Results of a nonstress test are considered:
- Reactive. Before week 32 of pregnancy, results are considered normal (reactive) if your baby's heartbeat accelerates to a certain level above the baseline twice or more for at least 10 seconds each within a 20-minute window. At week 32 of pregnancy or later, if your baby's heartbeat accelerates to a certain level above the baseline twice or more for at least 15 seconds each within a 20-minute window, the results are considered reactive.

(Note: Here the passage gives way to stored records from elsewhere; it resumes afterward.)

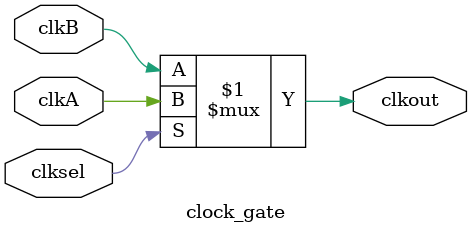
<source format=v>
module clock_gate
  (
  clkA,
  clkB,
  clksel,
  clkout
  );

input  clkA;
input  clkB;
input  clksel;
output clkout;

assign clkout = clksel ? clkA : clkB;

endmodule

</source>
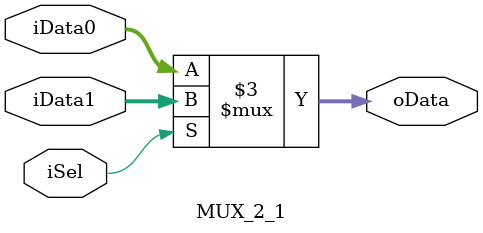
<source format=v>
module MUX_2_1 #(
    parameter WIDTH = 32
) (
    input [WIDTH-1:0] iData0,
    input [WIDTH-1:0] iData1,
    input iSel,
    output reg [WIDTH-1:0] oData
);

    always @(*) begin //originally had always @(iData0 or iData1 or iSel)
        if (iSel) 
            oData = iData1;
        else
            oData = iData0;
    end

endmodule
</source>
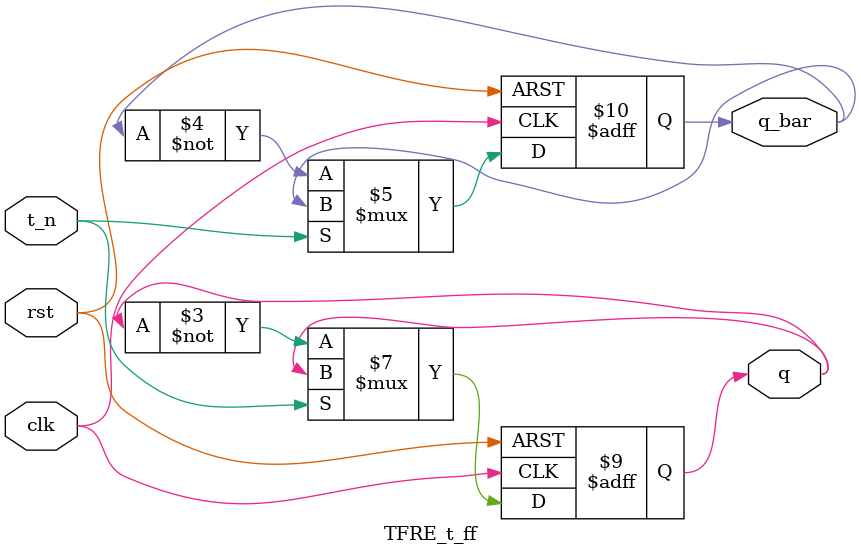
<source format=v>
module TFRE_t_ff(
				input clk,
				input rst,
				input t_n,
				output reg q,
				output reg q_bar
				);

always @(posedge clk or posedge rst)
begin
	if (rst)
	begin
		q <= 0;
		q_bar <= 1;  	
	end
	else if (~t_n)
	begin
		q <= ~q;
		q_bar <= ~q_bar;
	end
end

endmodule
</source>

- Nonreactive. If your baby's heartbeat doesn't meet the criteria described above, the results are considered nonreactive. Nonreactive results might occur because your baby was inactive or asleep during the test.
If the test is extended to 40 minutes and your baby's nonstress test results are nonreactive and you are 39 weeks pregnant (full term), your health care provider might recommend delivery. If you are not full term, your health care provider will likely do another prenatal test to further check your baby's health. For example:
- Biophysical profile. A biophysical profile combines a nonstress test with a fetal ultrasound that evaluates your baby's breathing, body movements, muscle tone and amniotic fluid level.
- Contraction stress test. This test looks at how your baby's heart rate reacts when your uterus contracts. During a contraction stress test, if adequate uterine activity doesn't occur on its own you will be given intravenous oxytocin or be asked to rub your nipples to induce uterine activity.
Your health care provider might also ask you to have another nonstress test later in the day. Keep in mind that a reactive result is far more likely to be correct than is a nonreactive result. If you have a nonreactive nonstress test and a second nonstress test that's reactive, the results of the second test are considered reliable.
Other possible causes of a nonreactive nonstress test result, besides the fetus being inactive or asleep, include decreased oxygen (fetal hypoxia), maternal smoking, maternal use of medications, and fetal neurologic or cardiac anomalies.
Rarely, during a nonstress test, problems with a baby's heart rate are detected that require further monitoring or treatment.
Be sure to discuss the results of your nonstress test with your health care provider and what they might mean for you and your baby.